A little under 1/3 of Amazon book sales are ebooks, and it's becoming common for a print book to have a Kindle alternative. Having said that, it is also true that ebook sales as a percentage of overall sales are starting to flatten, so print is hardly going to go away.
Independent publishers want to have one platform to output both print and ebooks. After all, the content is the same. i haven't seen any numbers on this, but with my own buying habits, I see the great majority of ebooks are simple text books, some with photo sections, but rarely with photos that have to be in a certain place in relation to the text (outside of the cover and some chapter "numbers" that are images). Fixed layout books are important to certain market segments (kids books, graphic novels, etc.) but IMO remain relatively limited overall.
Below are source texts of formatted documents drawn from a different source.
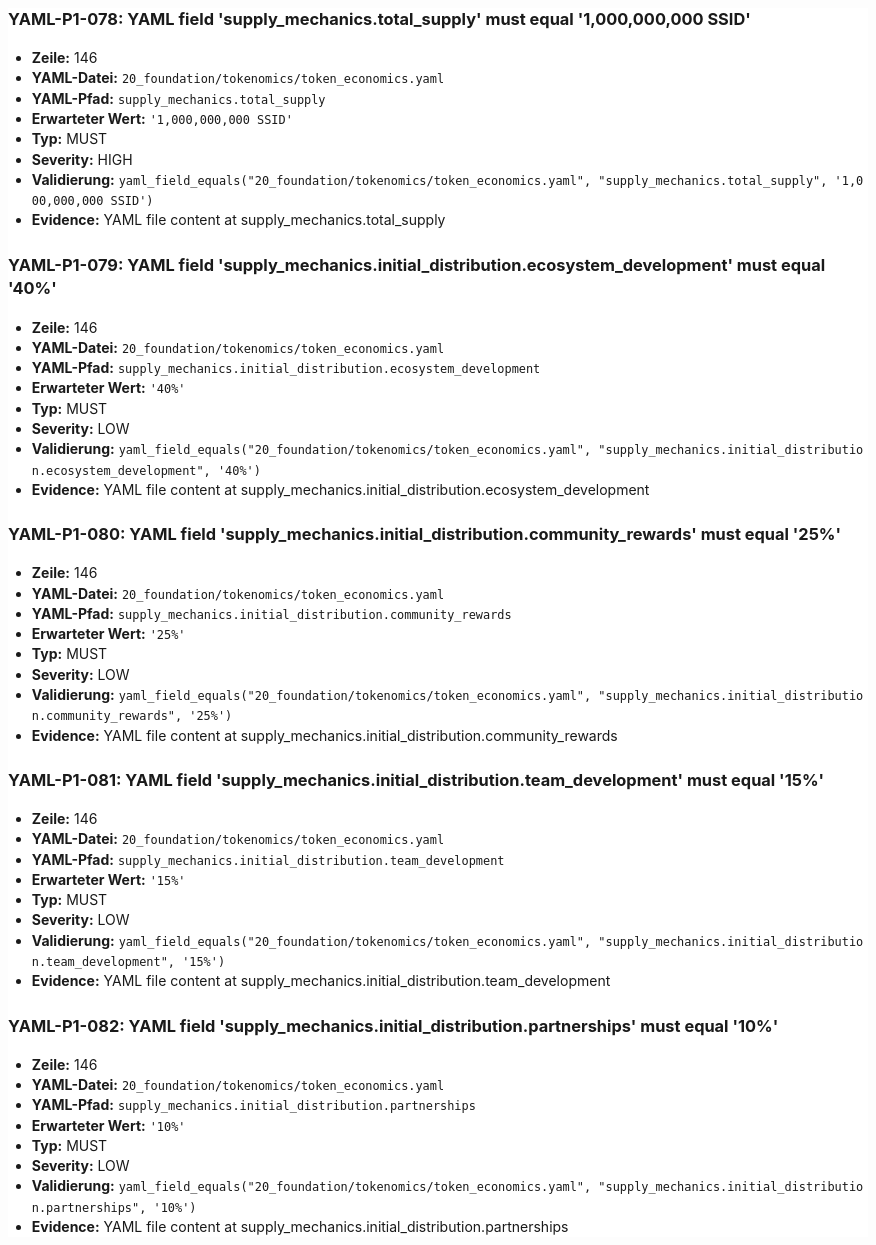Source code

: ### YAML-P1-078: YAML field 'supply_mechanics.total_supply' must equal '1,000,000,000 SSID'
- **Zeile:** 146
- **YAML-Datei:** `20_foundation/tokenomics/token_economics.yaml`
- **YAML-Pfad:** `supply_mechanics.total_supply`
- **Erwarteter Wert:** `'1,000,000,000 SSID'`
- **Typ:** MUST
- **Severity:** HIGH
- **Validierung:** `yaml_field_equals("20_foundation/tokenomics/token_economics.yaml", "supply_mechanics.total_supply", '1,000,000,000 SSID')`
- **Evidence:** YAML file content at supply_mechanics.total_supply

### YAML-P1-079: YAML field 'supply_mechanics.initial_distribution.ecosystem_development' must equal '40%'
- **Zeile:** 146
- **YAML-Datei:** `20_foundation/tokenomics/token_economics.yaml`
- **YAML-Pfad:** `supply_mechanics.initial_distribution.ecosystem_development`
- **Erwarteter Wert:** `'40%'`
- **Typ:** MUST
- **Severity:** LOW
- **Validierung:** `yaml_field_equals("20_foundation/tokenomics/token_economics.yaml", "supply_mechanics.initial_distribution.ecosystem_development", '40%')`
- **Evidence:** YAML file content at supply_mechanics.initial_distribution.ecosystem_development

### YAML-P1-080: YAML field 'supply_mechanics.initial_distribution.community_rewards' must equal '25%'
- **Zeile:** 146
- **YAML-Datei:** `20_foundation/tokenomics/token_economics.yaml`
- **YAML-Pfad:** `supply_mechanics.initial_distribution.community_rewards`
- **Erwarteter Wert:** `'25%'`
- **Typ:** MUST
- **Severity:** LOW
- **Validierung:** `yaml_field_equals("20_foundation/tokenomics/token_economics.yaml", "supply_mechanics.initial_distribution.community_rewards", '25%')`
- **Evidence:** YAML file content at supply_mechanics.initial_distribution.community_rewards

### YAML-P1-081: YAML field 'supply_mechanics.initial_distribution.team_development' must equal '15%'
- **Zeile:** 146
- **YAML-Datei:** `20_foundation/tokenomics/token_economics.yaml`
- **YAML-Pfad:** `supply_mechanics.initial_distribution.team_development`
- **Erwarteter Wert:** `'15%'`
- **Typ:** MUST
- **Severity:** LOW
- **Validierung:** `yaml_field_equals("20_foundation/tokenomics/token_economics.yaml", "supply_mechanics.initial_distribution.team_development", '15%')`
- **Evidence:** YAML file content at supply_mechanics.initial_distribution.team_development

### YAML-P1-082: YAML field 'supply_mechanics.initial_distribution.partnerships' must equal '10%'
- **Zeile:** 146
- **YAML-Datei:** `20_foundation/tokenomics/token_economics.yaml`
- **YAML-Pfad:** `supply_mechanics.initial_distribution.partnerships`
- **Erwarteter Wert:** `'10%'`
- **Typ:** MUST
- **Severity:** LOW
- **Validierung:** `yaml_field_equals("20_foundation/tokenomics/token_economics.yaml", "supply_mechanics.initial_distribution.partnerships", '10%')`
- **Evidence:** YAML file content at supply_mechanics.initial_distribution.partnerships
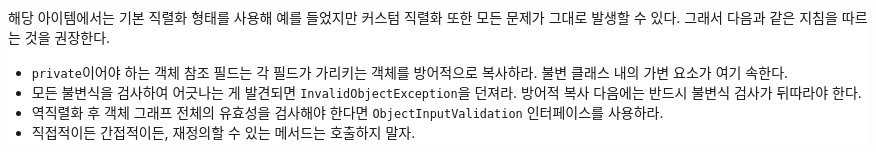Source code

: 해당 아이템에서는 기본 직렬화 형태를 사용해 예를 들었지만 커스텀 직렬화 또한 모든 문제가 그대로 발생할 수 있다.
그래서 다음과 같은 지침을 따르는 것을 권장한다.

- `private`이어야 하는 객체 참조 필드는 각 필드가 가리키는 객체를 방어적으로 복사하라. 불변 클래스 내의 가변 요소가 여기 속한다.
- 모든 불변식을 검사하여 어긋나는 게 발견되면 `InvalidObjectException`을 던져라. 방어적 복사 다음에는 반드시 불변식 검사가 뒤따라야 한다.
- 역직렬화 후 객체 그래프 전체의 유효성을 검사해야 한다면 `ObjectInputValidation` 인터페이스를 사용하라.
- 직접적이든 간접적이든, 재정의할 수 있는 메서드는 호출하지 말자.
So reflowable ePub is very important. We should all remember the slow evolution of ePub support in ID, beginning with a very buggy implementation in CS5.5. Hopefully, we can expect better from Affinity/Serif (i.e. *not* buggy) and see solid ePub support roll-out in phases. I regularly edit ePubs using Sigil, fixing things ID did not get quite right. So if I had to do that with Publisher, I could live with it, particularly if I was taking care of things not yet supported by Publisher, rather than fixing buggy output.
Yes, once you touch the ebook with Sigil, you basically lose the ability to do updates with ID or Publisher. So yeah, I would like to see everything in Publisher at some point.